March 17, 2015, 07:00 AM
Filed Under: Industry News
Related: Fitch Ratings

 In 2014 global structured finance upgrades exceeded downgrades for the first time since the financial crisis, Fitch Ratings says. 12% of ratings improved while 7% were downgraded. The 'AAAsf' level exhibited the most stability, as almost 99% of ratings either remained the same or were paid in full. Ratings in the CMBS sector showed the most improvement year-over-year in 2014. The RMBS sector also saw upgrades, as the housing markets in the US and UK gained strength.

The number of CMBS downgrades decreased sharply, retreating to levels not seen since before the financial crisis. We believe the ratings on pre-crisis transactions have begun to stabilize. A majority of the downgrades that occurred last year were legacy multiborrower deals in the US and Germany. In addition, European CMBS transactions have suffered as many loans have repaid and outstanding loans are backed by lower-quality collateral with weaker refinancing prospects.

In 2014, RMBS ratings improved for the second consecutive year. In our view, the strength of the US and UK residential markets and improvements in underlying collateral performance were the main drivers. In the US, most peak-vintage legacy RMBS sectors have seen steady performance improvement over the last several years, reflecting the recovery in the housing and job markets and positive selection among remaining borrowers. US non-prime saw the most improved performance and received the majority of the US RMBS upgrades in 2014. Fitch has a stable outlook for US RMBS in 2015, reflecting moderate home price growth, and stable to improving collateral performance. EMEA RMBS also improved on the recovery in the housing markets and a rise in credit enhancement levels.

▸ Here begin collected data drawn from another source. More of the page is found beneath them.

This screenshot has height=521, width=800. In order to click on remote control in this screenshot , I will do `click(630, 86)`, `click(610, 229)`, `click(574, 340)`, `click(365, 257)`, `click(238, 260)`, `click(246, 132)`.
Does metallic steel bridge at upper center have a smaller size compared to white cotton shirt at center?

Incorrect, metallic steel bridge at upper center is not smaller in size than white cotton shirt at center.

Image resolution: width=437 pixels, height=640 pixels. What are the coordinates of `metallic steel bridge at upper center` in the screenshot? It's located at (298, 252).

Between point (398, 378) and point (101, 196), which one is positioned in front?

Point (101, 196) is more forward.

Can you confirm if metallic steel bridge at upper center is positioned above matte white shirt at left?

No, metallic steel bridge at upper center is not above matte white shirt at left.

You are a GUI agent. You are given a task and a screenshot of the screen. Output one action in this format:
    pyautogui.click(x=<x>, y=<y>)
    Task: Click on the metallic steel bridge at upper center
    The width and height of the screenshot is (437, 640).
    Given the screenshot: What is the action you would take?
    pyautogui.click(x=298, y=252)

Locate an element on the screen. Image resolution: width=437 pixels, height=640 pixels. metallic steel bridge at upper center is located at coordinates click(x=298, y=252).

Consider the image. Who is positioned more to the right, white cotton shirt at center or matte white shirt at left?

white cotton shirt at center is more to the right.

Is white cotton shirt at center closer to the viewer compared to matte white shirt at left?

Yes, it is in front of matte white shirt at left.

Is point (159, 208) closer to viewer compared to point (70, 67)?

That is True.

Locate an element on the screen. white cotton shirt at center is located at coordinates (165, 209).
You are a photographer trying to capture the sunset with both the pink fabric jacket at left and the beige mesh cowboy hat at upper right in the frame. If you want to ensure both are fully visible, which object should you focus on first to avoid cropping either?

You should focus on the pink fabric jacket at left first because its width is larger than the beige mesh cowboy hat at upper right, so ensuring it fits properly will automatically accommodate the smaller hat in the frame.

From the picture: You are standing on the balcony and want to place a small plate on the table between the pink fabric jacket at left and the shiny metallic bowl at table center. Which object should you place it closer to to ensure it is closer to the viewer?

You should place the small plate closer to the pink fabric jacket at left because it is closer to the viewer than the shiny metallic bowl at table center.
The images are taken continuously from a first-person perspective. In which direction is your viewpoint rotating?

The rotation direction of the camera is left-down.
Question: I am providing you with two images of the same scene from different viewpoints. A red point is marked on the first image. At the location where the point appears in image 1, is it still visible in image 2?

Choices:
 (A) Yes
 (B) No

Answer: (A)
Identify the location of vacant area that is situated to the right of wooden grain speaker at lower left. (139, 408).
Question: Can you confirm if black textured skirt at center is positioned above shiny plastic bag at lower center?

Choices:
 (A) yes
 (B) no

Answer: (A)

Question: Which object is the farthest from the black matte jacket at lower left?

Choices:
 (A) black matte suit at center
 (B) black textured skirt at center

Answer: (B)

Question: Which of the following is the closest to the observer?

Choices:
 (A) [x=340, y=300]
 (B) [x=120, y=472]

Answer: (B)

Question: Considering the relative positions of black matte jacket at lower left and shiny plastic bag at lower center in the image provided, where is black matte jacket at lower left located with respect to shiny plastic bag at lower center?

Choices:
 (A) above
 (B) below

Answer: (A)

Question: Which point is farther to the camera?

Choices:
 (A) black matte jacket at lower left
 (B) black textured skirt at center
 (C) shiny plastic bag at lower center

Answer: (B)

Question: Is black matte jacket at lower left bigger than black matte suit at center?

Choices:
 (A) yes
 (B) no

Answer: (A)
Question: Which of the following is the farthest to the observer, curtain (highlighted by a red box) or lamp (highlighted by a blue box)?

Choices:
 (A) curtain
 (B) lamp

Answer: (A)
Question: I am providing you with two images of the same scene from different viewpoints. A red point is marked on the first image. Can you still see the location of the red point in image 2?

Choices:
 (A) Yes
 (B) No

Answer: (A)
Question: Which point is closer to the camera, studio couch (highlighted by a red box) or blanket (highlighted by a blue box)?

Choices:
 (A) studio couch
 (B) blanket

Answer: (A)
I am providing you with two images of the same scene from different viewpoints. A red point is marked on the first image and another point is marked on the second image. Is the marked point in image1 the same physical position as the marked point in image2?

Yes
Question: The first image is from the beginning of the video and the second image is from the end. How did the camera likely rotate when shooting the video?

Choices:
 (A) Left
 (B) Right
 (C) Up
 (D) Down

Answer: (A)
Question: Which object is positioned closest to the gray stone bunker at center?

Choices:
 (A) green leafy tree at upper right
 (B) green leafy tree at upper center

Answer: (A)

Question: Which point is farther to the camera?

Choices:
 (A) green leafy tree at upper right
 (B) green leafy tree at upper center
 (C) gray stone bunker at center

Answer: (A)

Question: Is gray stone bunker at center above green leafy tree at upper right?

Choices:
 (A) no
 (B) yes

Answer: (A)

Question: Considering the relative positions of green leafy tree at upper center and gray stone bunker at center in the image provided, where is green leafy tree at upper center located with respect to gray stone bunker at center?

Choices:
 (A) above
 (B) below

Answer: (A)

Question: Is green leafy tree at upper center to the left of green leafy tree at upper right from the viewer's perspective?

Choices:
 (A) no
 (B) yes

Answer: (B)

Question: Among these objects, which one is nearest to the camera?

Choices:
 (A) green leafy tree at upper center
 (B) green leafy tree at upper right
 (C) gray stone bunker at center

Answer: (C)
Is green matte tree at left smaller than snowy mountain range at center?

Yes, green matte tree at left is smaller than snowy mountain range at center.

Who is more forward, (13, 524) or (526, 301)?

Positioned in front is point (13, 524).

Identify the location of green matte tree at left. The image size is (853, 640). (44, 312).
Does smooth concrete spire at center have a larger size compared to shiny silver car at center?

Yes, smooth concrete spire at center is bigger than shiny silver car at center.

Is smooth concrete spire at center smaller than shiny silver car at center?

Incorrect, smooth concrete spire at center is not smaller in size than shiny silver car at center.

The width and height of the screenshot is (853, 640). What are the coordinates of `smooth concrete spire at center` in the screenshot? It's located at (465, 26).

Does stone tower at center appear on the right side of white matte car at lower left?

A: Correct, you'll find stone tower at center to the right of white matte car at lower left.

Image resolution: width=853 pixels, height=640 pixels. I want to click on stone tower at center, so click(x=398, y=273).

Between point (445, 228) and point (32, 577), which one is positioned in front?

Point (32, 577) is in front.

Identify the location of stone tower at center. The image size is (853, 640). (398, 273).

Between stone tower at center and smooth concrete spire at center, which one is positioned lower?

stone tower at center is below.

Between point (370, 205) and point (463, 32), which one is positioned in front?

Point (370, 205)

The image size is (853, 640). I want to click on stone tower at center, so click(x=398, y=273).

Asset-backed securities, the most resilient sector during the crisis, continued to be robust. Upgrades accounted for 8% of the rating actions, while downgrades represented just 3%. Consumer ABS ratings continued to be particularly stable. The majority of downgrades were from the tobacco sector, which was weighed down by non-settling states and ongoing underperformance relative to expectations.

The structured credit sector experienced the lowest level of credit deterioration in a decade, as upgrades outstripped downgrades by more than a 2:1 margin in 2014. Small and medium enterprise CDO transactions saw the most improvement, benefitting from the upwards revision of the sovereign-related cap on structured finance ratings in Spain and Italy.